A higher level of risk accompanies high yields and LEG may not suitable for some investors. Other companies with lower yields, and without a substantial business risk, may be of interest to those who are more risk averse. All 12 companies have financial strength, allowing numerous dividend increases over the years. Almost all have streaks of 40 years or more. PG, EMR and GPC are leaders, having increased dividends for 56 years.

ABT just increased the quarterly dividend from 48 cents to 51 cents (41 year streak). The stock has been strong in recent months because this old pharmaceutical company will split into two companies later this year, hoping investors will give the two companies a higher market value. SYY markets food and related products to the food-service industry primarily in the U.S. and Canada. Higher food costs have squeezed margins. But after a sluggish earnings under $2 this year, analysts are forecasting EPS of $2.41 next year (41 year streak).

JNJ will extend its streak to half a century when dividend is increased in April. PG paid annual dividends since incorporation in 1890 and has increased the dividend for 56 consecutive years at an annual compound average rate of 9.5%. If that rate is continued, the dividend will grow 150% to about $5 in 10 years.

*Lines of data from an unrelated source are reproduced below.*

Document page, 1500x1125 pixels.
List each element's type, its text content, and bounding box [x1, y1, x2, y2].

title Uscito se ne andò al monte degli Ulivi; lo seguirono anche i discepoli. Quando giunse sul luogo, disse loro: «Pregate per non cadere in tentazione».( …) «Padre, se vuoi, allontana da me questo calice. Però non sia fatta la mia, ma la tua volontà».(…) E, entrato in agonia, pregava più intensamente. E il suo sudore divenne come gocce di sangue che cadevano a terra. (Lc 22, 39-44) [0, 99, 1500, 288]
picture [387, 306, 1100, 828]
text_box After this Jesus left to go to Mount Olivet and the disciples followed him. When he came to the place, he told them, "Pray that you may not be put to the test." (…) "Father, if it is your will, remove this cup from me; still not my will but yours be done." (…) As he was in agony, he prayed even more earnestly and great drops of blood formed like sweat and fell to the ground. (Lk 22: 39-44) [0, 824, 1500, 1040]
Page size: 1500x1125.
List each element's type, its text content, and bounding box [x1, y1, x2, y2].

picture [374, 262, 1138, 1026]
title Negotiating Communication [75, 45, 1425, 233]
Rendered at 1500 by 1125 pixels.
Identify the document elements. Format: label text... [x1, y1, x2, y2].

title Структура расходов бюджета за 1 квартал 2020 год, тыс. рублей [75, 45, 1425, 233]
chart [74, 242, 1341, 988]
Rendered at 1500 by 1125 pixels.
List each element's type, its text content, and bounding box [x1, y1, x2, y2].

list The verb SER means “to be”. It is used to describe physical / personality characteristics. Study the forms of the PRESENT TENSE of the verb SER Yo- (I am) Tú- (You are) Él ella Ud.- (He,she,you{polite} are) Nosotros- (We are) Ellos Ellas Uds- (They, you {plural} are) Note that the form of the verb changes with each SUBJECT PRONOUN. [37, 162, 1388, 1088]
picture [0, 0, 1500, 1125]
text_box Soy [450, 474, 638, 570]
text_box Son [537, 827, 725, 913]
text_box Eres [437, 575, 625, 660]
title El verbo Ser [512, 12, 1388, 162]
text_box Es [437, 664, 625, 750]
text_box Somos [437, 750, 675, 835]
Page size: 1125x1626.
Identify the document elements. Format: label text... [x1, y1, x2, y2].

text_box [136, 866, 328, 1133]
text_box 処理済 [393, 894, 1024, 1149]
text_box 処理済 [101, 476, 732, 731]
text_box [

These companies are committed to rewarding shareholders with total return from capital appreciation and dividends. However capital appreciation since the market crash in 2000 has been spotty. Dow started 2000 at 11,497 and just closed at 12,984. That's up 13% with only meager dividends along the way. Earning capital appreciation in the last 12 years has been difficult. Meanwhile dividends have generally been paid on a regular basis and for these 12 companies, annual dividend increases have become a way of life. For extra financial strength, JNJ and ADP are two of the four industrial companies which still have the coveted AAA credit rating from S&P (the U.S. lost it last year).

In an unreliable stock market, it feels good to receive dividends which are expected to rise before and during retirement. Higher dividends will come from growing earnings which should lead to rising stock prices, the primary goal for successful investing of retirement funds.